ZAMBIA

University suspends 50 students for a year over protests
The country’s Mulungushi University has suspended 50 students, including student union leaders, for a year following recent riots over fees that students say are unaffordable.At the same time the Zambian government has announced that all student union activities at the institution have also been suspended for a year.
The fees protests that recently rocked the public university resulted in the arrest of 59 students, who were later released. The students were protesting over a fee increase of 6.5%, according to a local news report.
Early last month, the Minister of Higher Education Professor Nkandu Luo announced the university’s closure for 10 working days on the grounds that protests had turned violent.

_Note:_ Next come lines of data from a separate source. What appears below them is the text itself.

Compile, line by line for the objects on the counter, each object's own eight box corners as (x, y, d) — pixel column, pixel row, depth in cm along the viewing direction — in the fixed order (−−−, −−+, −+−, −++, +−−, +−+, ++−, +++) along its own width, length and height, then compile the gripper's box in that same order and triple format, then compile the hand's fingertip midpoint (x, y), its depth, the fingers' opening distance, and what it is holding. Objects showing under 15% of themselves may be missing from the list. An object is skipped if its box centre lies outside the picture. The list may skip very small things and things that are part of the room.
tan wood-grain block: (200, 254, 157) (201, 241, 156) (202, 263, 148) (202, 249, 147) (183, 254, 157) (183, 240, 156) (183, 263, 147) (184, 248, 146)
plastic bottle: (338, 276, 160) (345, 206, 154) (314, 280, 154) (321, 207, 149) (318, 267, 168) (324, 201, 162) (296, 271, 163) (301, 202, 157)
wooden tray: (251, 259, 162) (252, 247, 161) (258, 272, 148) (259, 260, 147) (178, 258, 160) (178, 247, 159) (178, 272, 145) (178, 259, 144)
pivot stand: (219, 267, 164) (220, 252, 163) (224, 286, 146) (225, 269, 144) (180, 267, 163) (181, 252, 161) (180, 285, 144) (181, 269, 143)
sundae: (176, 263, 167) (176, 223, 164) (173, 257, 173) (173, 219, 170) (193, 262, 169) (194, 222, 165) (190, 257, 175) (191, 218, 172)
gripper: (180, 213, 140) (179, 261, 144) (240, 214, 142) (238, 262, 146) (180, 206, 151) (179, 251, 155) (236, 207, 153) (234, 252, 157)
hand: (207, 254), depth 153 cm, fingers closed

After the university reopened on 15 May, the university announced that students would be screened before readmission.
Written commitment
Parents and guardians were told that they would need to deliver a written commitment to the university pertaining to their willingness to pay the fees required by the university.

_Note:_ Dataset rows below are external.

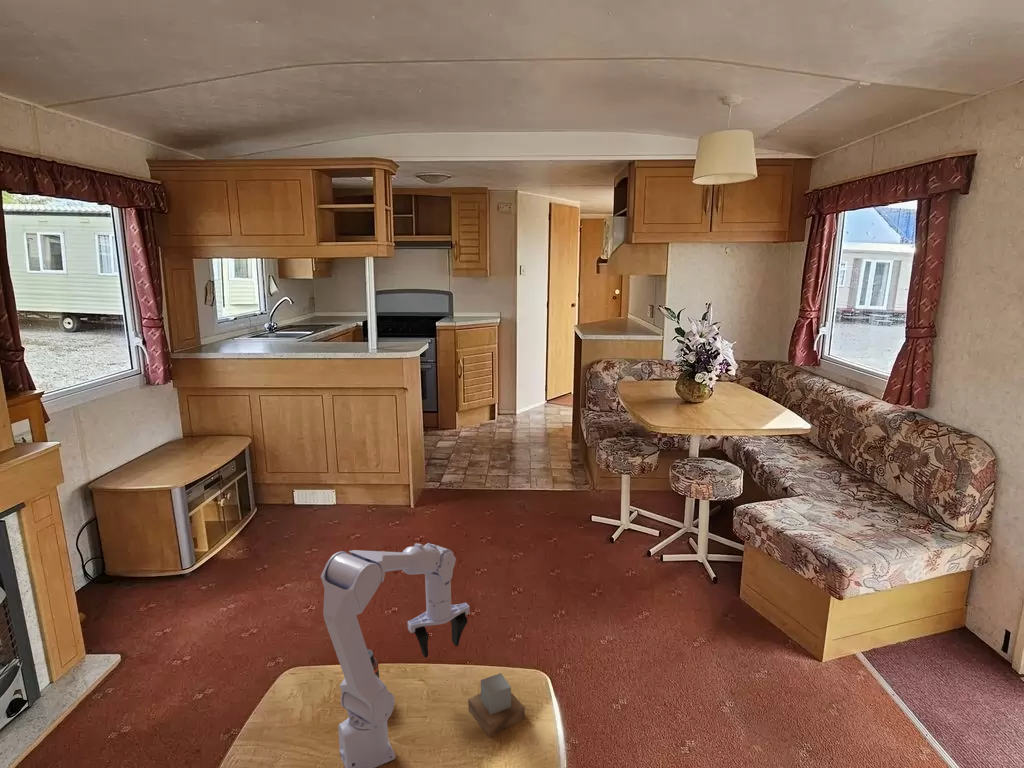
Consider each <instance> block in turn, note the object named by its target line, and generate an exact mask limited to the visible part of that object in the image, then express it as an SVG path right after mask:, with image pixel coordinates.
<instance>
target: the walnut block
mask: <svg viewBox="0 0 1024 768" xmlns="http://www.w3.org/2000/svg"><path fill="white" fill-rule="evenodd" d="M467 703H468V704H467V705H468V713H469V714H470V715H471V716H472V717H473V719H474V720H475V721H476V722H477V724H478V725H479V726H480V727H481V728H482V730H483V731H484V732H485V734H487V736H488V737H489V738H491V737H493V736H495V735H497V734H499V733H502V732H503V731H504V730H507V729H508V728H511V727H512V726H514V725H517V724H518V723H520V722H522V721H524V720H525V717H526V716H525V710H526V709H525V706H524V705H523V704H522V703H521V702H520V700H518V698H517V697H516V696H515V695H514V694H513V693H512V692H511V707H510V708H508V709H505V710H502V711H500V712H497V713H494V714H492V715H490V714H489V712H488V710H487V709H486V707H485V706H484V704H483V702H482V701H481V692H480V693H478V694H475V695H474V696H472V697H470V698H468V701H467Z"/></svg>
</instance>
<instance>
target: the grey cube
mask: <svg viewBox="0 0 1024 768" xmlns="http://www.w3.org/2000/svg"><path fill="white" fill-rule="evenodd" d="M480 693H481V701H482V702H483V704H484V706H485V707H486V709H487V710H488V712H489V714H490V715H492V714H494V713H497V712H500V711H502V710H505V709H508V708H510V707H511V693H512V687H511V685H510V683H509V682H508V680H507V679H506V678H505V677H504V675H503V674H502V672H500V673H497V674H494V675H492V676H489V677H485V678H483V679H480Z"/></svg>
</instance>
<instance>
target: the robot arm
mask: <svg viewBox="0 0 1024 768" xmlns="http://www.w3.org/2000/svg"><path fill="white" fill-rule="evenodd" d="M349 553H350V554H349ZM456 560H457V557H455V555H454V553H453V551H452V549H448V548H446V547H443V546H440V545H438V544H437V545H436V544H433V543H430V542H428V543H426V544H422V543H414V545H413V546H408V547H406V548H404V549H403V550H402V552H401V551H381V550H380V551H379V550H361V549H360V550H357V549H353V550H349V551H348V553H347V552H346V551H337V552H335V553H334V554H332V555H331V556H330V557H329V559H328V560H327V562H326V563H325V566H324V569H323V570H322V573H321V574H320V579H321V583H322V585H323V590H324V592H323V593H324V595H323V596H324V597H323V611H322V612H323V613H322V614H323V620H324V623H325V626H326V628H327V632H328V633H329V637H330V640H331V643H332V646H333V648H334V651H335V653H336V657H337V660H338V662H339V663H338V664H339V666H340V669H341V671H342V674H343V677H344V678H343V679H342V681H341V682H340V684H339V687H340V692H341V693H340V705H341V707H342V708H343V709H345V710H347V716H348V717H347V718H346V719H345V720H344V721H342V722H340V723H339V724H338V725H337V727H338V728H337V729H338V743H339V750H338V752H339V754H340V759H341V761H342V763H343V766H344V768H378V767H380V766H383V765H384V764H388V763H389V762H391V761H393V760H395V759H396V754H395V751H394V749H393V748H392V745H391V743H390V741H389V733H388V731H389V730H388V720H389V718H390V717H391V715H392V713H393V711H394V707H395V696H394V694H393V692H391V691H389V690H388V687H387V686H386V684H385V683H384V682H383V680H382V679H380V677H379V678H378V677H377V676H376V674H375V672H374V669H373V666H372V663H371V660H370V657H369V654H368V651H367V649H368V648H367V645H366V641H365V639H364V635H363V632H362V628H361V626H360V623H359V620H358V616H359V615H361V614H363V612H364V610H365V608H366V607H367V606H368V604H369V603H370V601H371V599H372V598H373V596H374V595H375V593H376V592H377V590H378V588H379V587H380V584H383V582H384V581H385V575H386V572H392V571H393V572H395V571H401V570H402V572H403V573H405V574H407V575H410V576H411V575H423V574H424V582H425V583H424V584H425V585H424V586H425V587H424V588H425V606H426V607H425V608H426V609H425V611H424V612H423V613H421V614H420V615H417V616H415V617H414V618H413V619H412V618H411V619H410V620H407V629H408V632H409V633H410V634H412V633H414V635H415V637H416V639H417V641H418V643H419V647H420V650H421V653H422V655H423V657H424V658H426V659H427V658H428V657H429V647H428V645H429V644H428V642H429V638H430V637H429V636H430V635H429V632H427V629H426V627H429V626H439V625H444V624H447V623H449V622H450V625H451V642H452V643H453V645H454V646H455V647H458V646H459V644H460V639H461V637H462V633H463V631H464V628H465V627H466V625H467V624H468V617H467V616H466V615H469V614H470V612H471V611H470V605H469V604H468V603H467V602H462V603H459V604H458V603H456V604H452V587H451V586H452V585H451V584H452V581H451V580H452V579H453V576H454V575H453V574H454V572H453V571H454V568H455V566H456Z"/></svg>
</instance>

Currently, students are sitting examinations but those that have been suspended have been barred from writing.
Former Zambia National Students’ Union, or ZANASU, vice-president and former Mulungushi University students' union president Prince Ndoyi told University World News that university authorities and the Zambian government were getting it wrong by suspending students.

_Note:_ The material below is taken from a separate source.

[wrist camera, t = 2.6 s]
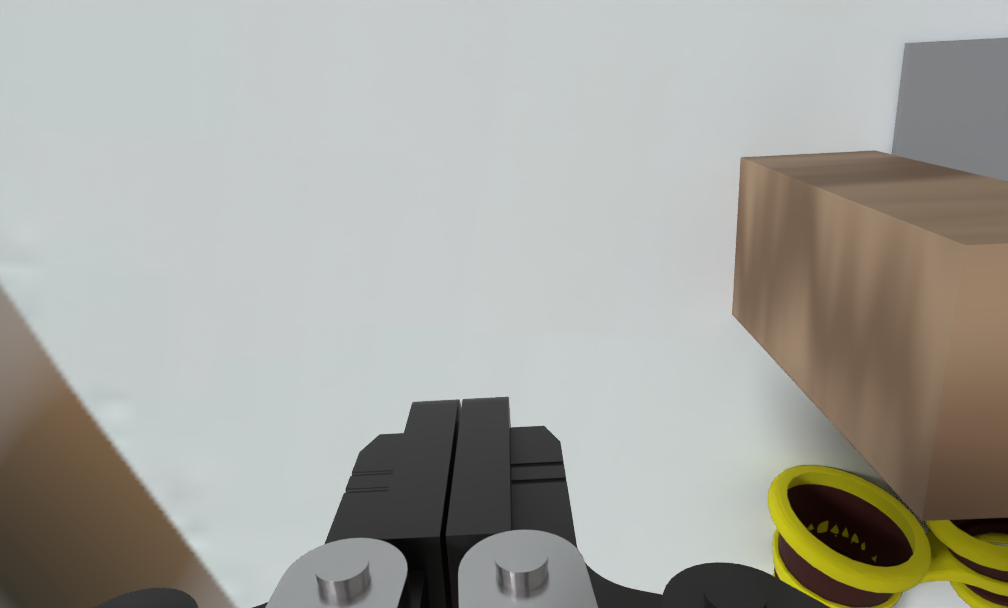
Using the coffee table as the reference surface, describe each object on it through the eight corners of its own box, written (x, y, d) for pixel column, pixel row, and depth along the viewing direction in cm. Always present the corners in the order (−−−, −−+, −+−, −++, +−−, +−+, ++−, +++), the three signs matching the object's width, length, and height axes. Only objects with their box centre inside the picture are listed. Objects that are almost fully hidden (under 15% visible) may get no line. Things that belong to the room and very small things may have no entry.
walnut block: (740, 157, 21) (966, 244, 11) (874, 150, 21) (1229, 232, 11) (732, 314, 23) (921, 521, 13) (856, 308, 23) (1151, 511, 13)
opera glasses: (747, 559, 27) (799, 685, 23) (746, 456, 25) (805, 576, 20) (1008, 521, 27) (1111, 642, 22) (1035, 411, 24) (1158, 523, 20)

“Suspending students as they have done is not the solution. If you suspend student leaders, how do you then negotiate with students? This thing must be resolved by dialogue, not suspension,” said Ndoyi.
ZANASU has since condemned Mulungushi University management for the manner in which the students’ grievances were handled and has said all suspended students should be reinstated.
‘No over-reaction’
In a recent statement, the union’s Deputy Secretary General David Shauli also said the minister of higher education was wrong to say students overreacted over the issue of fees.
“We as a student mother body wish to express our greatest disappointment with the manner in which the management at Mulungushi University has handled the issue of tuition fees. This tendency by management to hike fees overnight must come to an end because they need to realise that the fees they hike are not obtained on a silver plate by students.
“Secondly, this same tendency of not engaging students through their leaders in the consultation process is leading to students revolting against management’s decisions,” he said in a statement.
“We thank God that our students have been released but there’s need for proper dialogue between management and students in decision making in order to avoid such incidences in the future. In as much as it is not our desire as ZANASU to see students riot, we are of the considered view that it is a constitutional right to demonstrate peacefully.
"However, we want to advise the police to stop this tendency of using excessive force on the students and make the situation seem as though our students are riotous.”